St John Ambulance to meet Minister over abuse controversy
Consideration for scoping inquiry into historical abuse to follow review of State records
Minister for Children, Disability, Equality and Integration Roderic O Gorman is to meet with officers from the organisation in the coming weeks. Photograph: Gareth Chaney/Collins
Minister for Children Roderic O’Gorman is to meet with St John Ambulance to discuss recent revelations of historical child sexual abuse in the voluntary paramedic organisation, and its current child protection standards.
Sexual abuse allegations made against a former senior figure in the organisation were deemed to be founded following an investigation by Tusla, the child and family agency. Details of the past abuse, which took place in the 1990s, were first reported by The Irish Times in August.
Tusla is currently conducting a national review to establish if further incidents of alleged abuse within the organisation were reported to the agency in the past, with both the Department of Health and Department of Justice also reviewing their records.
Following this the Government is to give consideration to calls to set up a scoping inquiry into the historical abuse, Mr O’Gorman told the Seanad last month.

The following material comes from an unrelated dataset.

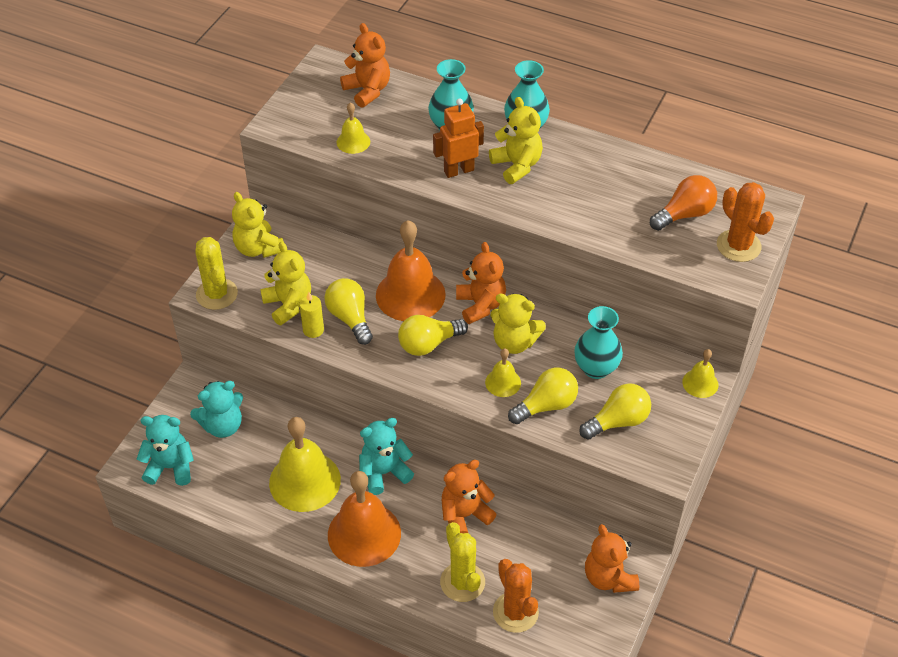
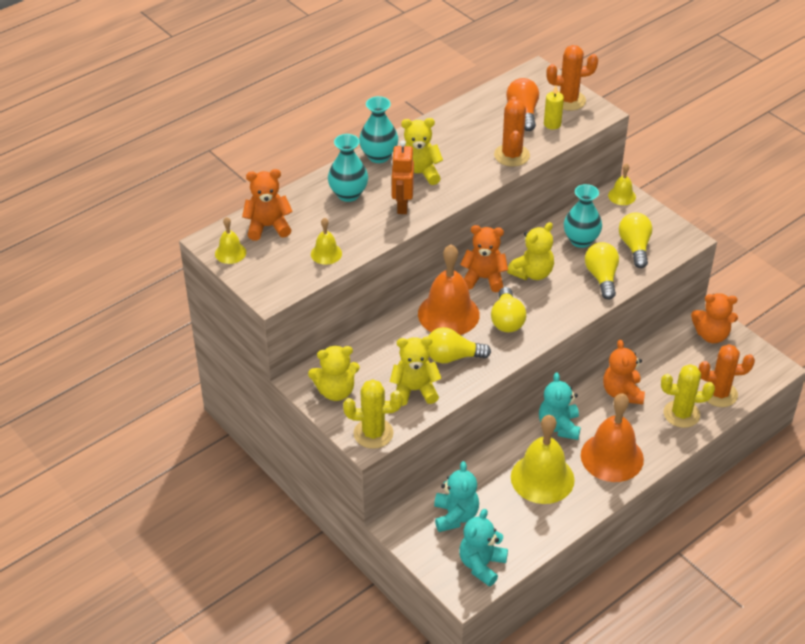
camera: 65 degrees left, 5 degrees down
(313, 330) = (452, 383): yellow candle -> yellow candle (552, 124)
(503, 382) = (568, 292): yellow bell -> yellow bell (230, 253)
(601, 228) = (511, 155): none -> orange cactus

The Minister is to meet with officers from the organisation in the coming weeks to discuss the controversy. In a 28th October letter, Mr O’Gorman told the organisation’s commissioner John Hughes he wished to meet to discuss the past abuse, and current safeguarding standards.
“In light of my recent appearance before the Seanad and questions relating to the possibility of a scoping inquiry into allegations of historic child sexual abuse in St John Ambulance, I would like to invite you to meet to discuss the issues raised,” he said.
“Since I have come to office concerns regarding historical child abuse in St John Ambulance have been brought to my attention from a variety of sources,” Mr O’Gorman wrote.
“As you will be aware, this department and Tusla’s interest in this issue relates to the safety of children currently,” he said.
Mr Hughes is a senior civil servant in the Department of Business, and has led the organisation for the last number of years. It is understood St John Ambulance has agreed to meet with the Minister, but a date has not yet been set.
Independent Senator Lynn Ruane has called for an inquiry into the historical abuse, which she said appeared to have been an “open secret” in the organisation, where “everybody knew, but nobody knew”.
The perpetrator, who is still alive and cannot be named for legal reasons, was a member of the voluntary organisation from the 1950s until at least 2000, and left under pressure to resign.
The man operated in the organisation’s Old Kilmainham division in Dublin. One of the survivors, Mick Finnegan, reported the abuse to the organisation in the late 1990s. Three survivors are now taking civil cases against both the abuser and St John Ambulance.
Gardaí previously investigated the matter based on the three complainants, but the Director of Public Prosecutions decided against pursuing a criminal case.
St John Ambulance has defended its current child protection standards, while stating it cannot comment on the past abuse due to the ongoing legal case.